» **文档段落**
══════
第三,由心境之空灵而达诗的意境之空灵。“空中楼阁化中身,休管人生幻与真”,这是法师《和宋贞<题城南草堂图>原韵》一诗中的两句。按佛理,世间的一切事物,皆是“幻”,只有“真如”、实相才是“真”。“三界唯心,万法唯识”,心识,真如、一念心性,才是“真实”。道家也认为,人生是梦,事物之差异、言论之是非、生死荣华、功名利禄也是梦,梦亦是梦,梦即是幻,一切都是虚而实的,只有“道”才是唯一真实,它“自本自根”,“生天生地”。道佛两家所追求的空灵净明却是有差别的,佛教的境界更高,所以法师从道家空寂寥廓转入到佛家的空灵之境,从佛家里找到了空灵欣喜的快乐。
法师在《清凉歌》中尽情抒发“光明殊皎洁”的境界。“清凉月,月到天心,光明殊皎洁。今唱清凉歌,心地光明一笑呵!清凉风,凉风解愠,暑气已无踪。今唱清凉歌,热恼消除万物和!清凉水,清水一渠涤荡诸污秽。今唱清凉歌,身心无垢乐如何!清凉!清凉!无上究竟真常!”法师在此诗中,运用“清凉月”、“清凉风”、“清凉水”这三个意象,组合成了“心地光明”、“热恼消除”、“身心无垢”、“无上究竟真常”的意境,展现了“光明殊皎洁”的空灵境界。
法师还《山色》中说:“近观山色苍然青,其色如蓝。远观山色郁然翠,如蓝成靛。山色非变,山色如故,目力有长短。自近渐远,易青为翠;自远渐近,易翠为青。时常更换,是由缘会。幻相现前,非唯翠幻,而青亦幻。是幻,是幻,万法皆然。”观山色不仅有远近不同而 “时常更换”其颜色,而全是因缘和合的缘故,世间一切现象都没有一个恒常不变的、独立自在的主体,“万法”本质是“虚幻”的。在《花香》说到观花,为何“昼有香,香淡如;入夜来,香乃烈”呢?“鼻观是一,何以昼夜浓淡有殊别?”是因为“白昼众喧动,纷纷俗务萦”的缘故,说明只有“凝于神”,凝聚心识,才能获得自性清净的心境,才能达到心灵的寂静空灵。
══════
» **给定数据**
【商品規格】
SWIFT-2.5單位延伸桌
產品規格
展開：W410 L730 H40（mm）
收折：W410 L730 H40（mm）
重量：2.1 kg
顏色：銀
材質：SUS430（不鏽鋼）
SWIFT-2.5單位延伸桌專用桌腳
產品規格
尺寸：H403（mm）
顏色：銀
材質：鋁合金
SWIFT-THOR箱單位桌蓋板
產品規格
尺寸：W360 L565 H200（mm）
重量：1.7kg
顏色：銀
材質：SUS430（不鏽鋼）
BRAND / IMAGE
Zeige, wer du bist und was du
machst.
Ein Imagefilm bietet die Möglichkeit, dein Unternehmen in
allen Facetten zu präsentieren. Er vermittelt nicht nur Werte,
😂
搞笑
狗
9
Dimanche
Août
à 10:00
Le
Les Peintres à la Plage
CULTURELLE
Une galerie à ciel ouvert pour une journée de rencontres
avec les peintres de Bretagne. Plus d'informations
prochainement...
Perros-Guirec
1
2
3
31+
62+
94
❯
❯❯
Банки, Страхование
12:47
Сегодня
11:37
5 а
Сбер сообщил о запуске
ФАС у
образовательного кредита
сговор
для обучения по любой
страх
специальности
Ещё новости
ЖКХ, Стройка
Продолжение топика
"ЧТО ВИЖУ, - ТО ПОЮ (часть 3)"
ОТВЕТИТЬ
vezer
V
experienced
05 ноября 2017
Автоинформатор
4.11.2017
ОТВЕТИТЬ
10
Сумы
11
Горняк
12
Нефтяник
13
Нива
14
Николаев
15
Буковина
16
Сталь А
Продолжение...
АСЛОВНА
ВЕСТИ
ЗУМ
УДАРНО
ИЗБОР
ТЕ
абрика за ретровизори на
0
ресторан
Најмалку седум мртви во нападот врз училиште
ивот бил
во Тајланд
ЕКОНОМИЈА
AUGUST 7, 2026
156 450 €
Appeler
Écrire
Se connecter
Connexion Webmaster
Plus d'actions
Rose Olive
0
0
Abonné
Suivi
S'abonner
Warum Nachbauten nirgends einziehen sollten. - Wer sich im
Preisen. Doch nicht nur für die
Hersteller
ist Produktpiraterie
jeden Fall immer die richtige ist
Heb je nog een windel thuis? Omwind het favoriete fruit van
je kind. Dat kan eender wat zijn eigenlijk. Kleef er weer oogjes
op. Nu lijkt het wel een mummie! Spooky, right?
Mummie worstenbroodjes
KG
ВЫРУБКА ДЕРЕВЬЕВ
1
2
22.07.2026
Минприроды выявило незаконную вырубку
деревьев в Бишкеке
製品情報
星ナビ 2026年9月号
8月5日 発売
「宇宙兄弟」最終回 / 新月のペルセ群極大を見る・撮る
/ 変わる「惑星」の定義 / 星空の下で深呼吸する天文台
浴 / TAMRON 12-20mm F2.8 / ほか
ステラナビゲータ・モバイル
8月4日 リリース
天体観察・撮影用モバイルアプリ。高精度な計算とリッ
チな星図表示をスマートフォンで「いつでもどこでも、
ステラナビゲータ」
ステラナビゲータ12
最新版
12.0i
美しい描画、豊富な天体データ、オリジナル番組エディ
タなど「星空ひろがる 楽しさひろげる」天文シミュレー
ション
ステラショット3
══════
» **任务说明**
这段谈法师诗作空灵意境的文字里,提到了法师的哪些作品?请按出现顺序列出全部篇名。

» **练习答案**
1. 《和宋贞<题城南草堂图>原韵》
2. 《清凉歌》
3. 《山色》
4. 《花香》